Stichting als toegelaten uitvoerder van een oudedagsverplichting
Voor de toegelaten uitvoerders van een oudedagsverplichting is aangesloten bij de vóór de inwerkingtreding van de Wet uitfasering PEB toegelaten aanbieders van pensioenregelingen. Hiermee is geregeld dat een eigenbeheerlichaam als toegelaten uitvoerder van een oudedagsverplichting kan optreden (Noot 1: Artikel 38p, vierde lid, Wet LB 1964 jo. artikel 19a, eerste lid, onderdeel d, Wet LB 1964, zoals dat artikel op 31 december 2016 luidde.), mits de oudedagsverplichting voor de heffing van de vennootschapsbelasting wordt gerekend tot het binnenlandse ondernemingsvermogen van dat eigenbeheerlichaam.
In de praktijk is de vraag gerezen of bij een stichting, die een pensioen in eigen beheer uitvoerde welke omgezet wordt in een oudedagsverplichting, de oudedagsverplichting voor de heffing van de vennootschapsbelasting wordt gerekend tot het binnenlandse ondernemingsvermogen. Een stichting is alleen onderworpen aan de heffing van vennootschapsbelasting, indien en voor zover dat lichaam een onderneming drijft. (Noot 2: Artikel 2, eerste lid, onderdeel e, Wet Vpb 1969.) Een werkzaamheid die verband houdt met het doen van uitkeringen op grond van een pensioenregeling wordt hiermee gelijkgesteld. (Noot 3: Artikel 4, onderdeel b, Wet Vpb 1969.)
Naar mijn oordeel past het in de doelstelling van de Wet uitfasering PEB dat een oudedagsverplichting kan worden uitgevoerd door dezelfde stichting, die vóór de omzetting het pensioen in eigen beheer uitvoerde.
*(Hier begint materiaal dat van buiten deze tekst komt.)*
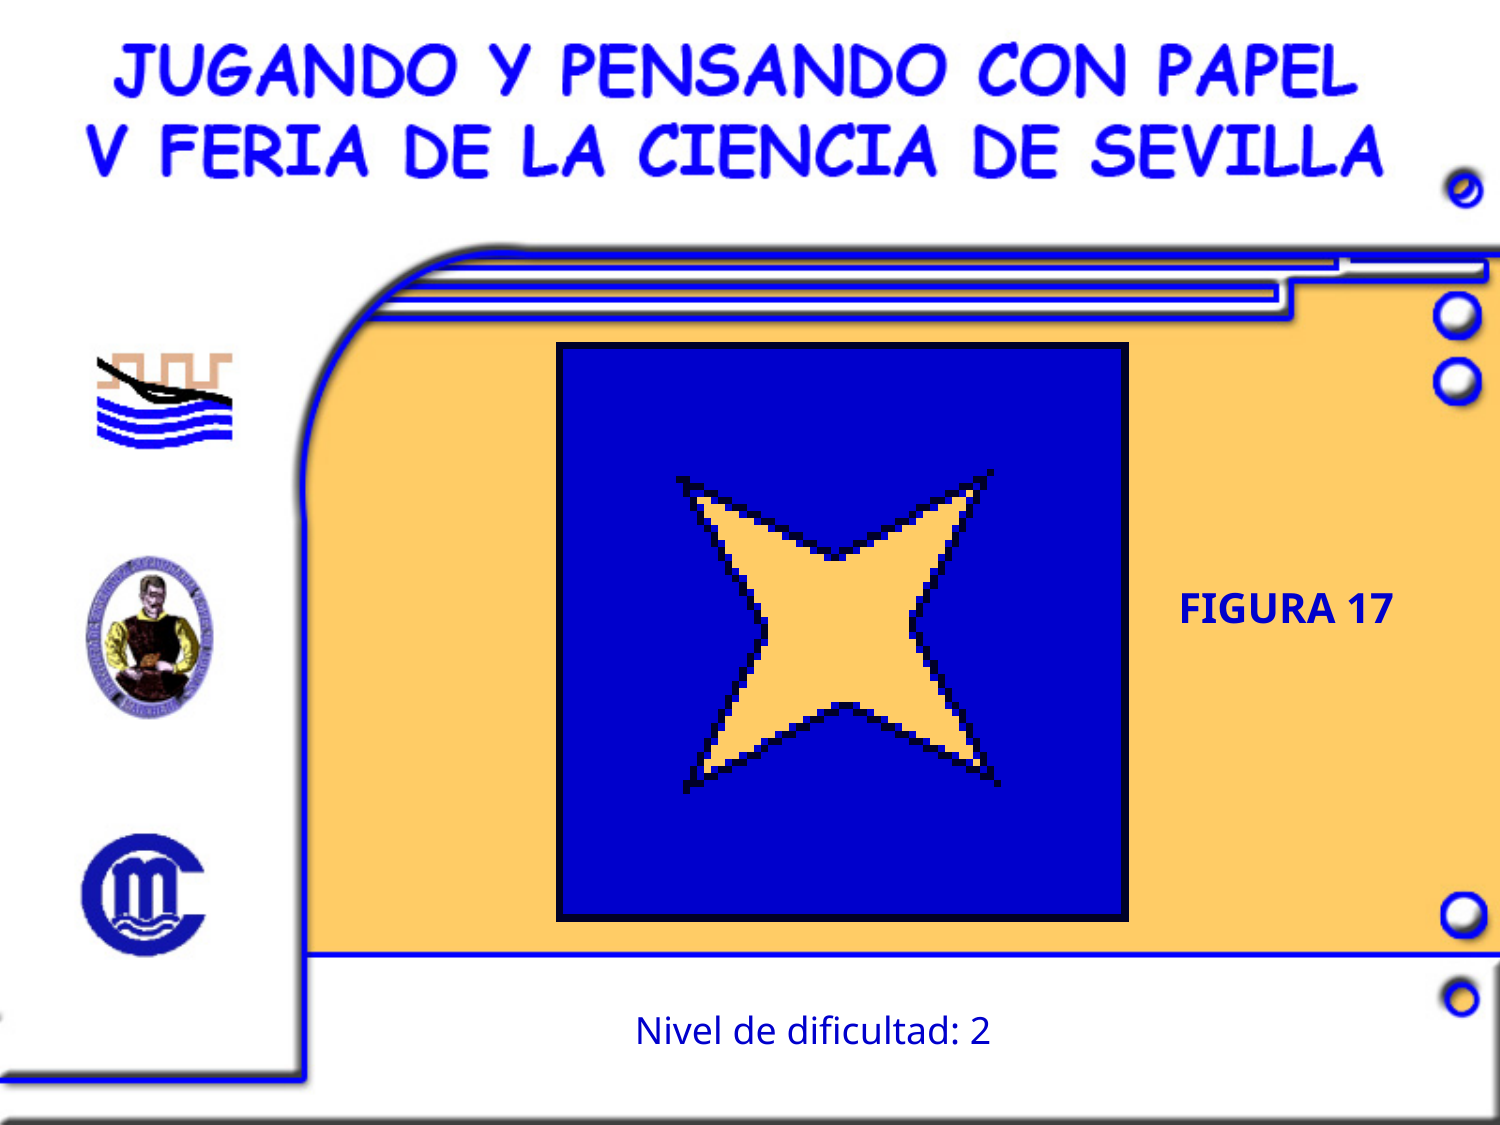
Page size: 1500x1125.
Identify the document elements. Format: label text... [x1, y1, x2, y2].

text_box FIGURA 17 [1163, 574, 1424, 640]
picture [0, 0, 1500, 1125]
text_box Nivel de dificultad: 2 [620, 999, 1010, 1060]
De uitvoering van de oudedagsverplichting dient dan voor de heffing van de vennootschapsbelasting tot het binnenlandse ondernemingsvermogen van deze stichting te blijven worden gerekend.
Volledigheidshalve merk ik hierbij op dat wanneer de oudedagsverplichting van een eigenbeheerlichaam wordt overgedragen naar een stichting, dit wel leidt tot een belastbare afkoop.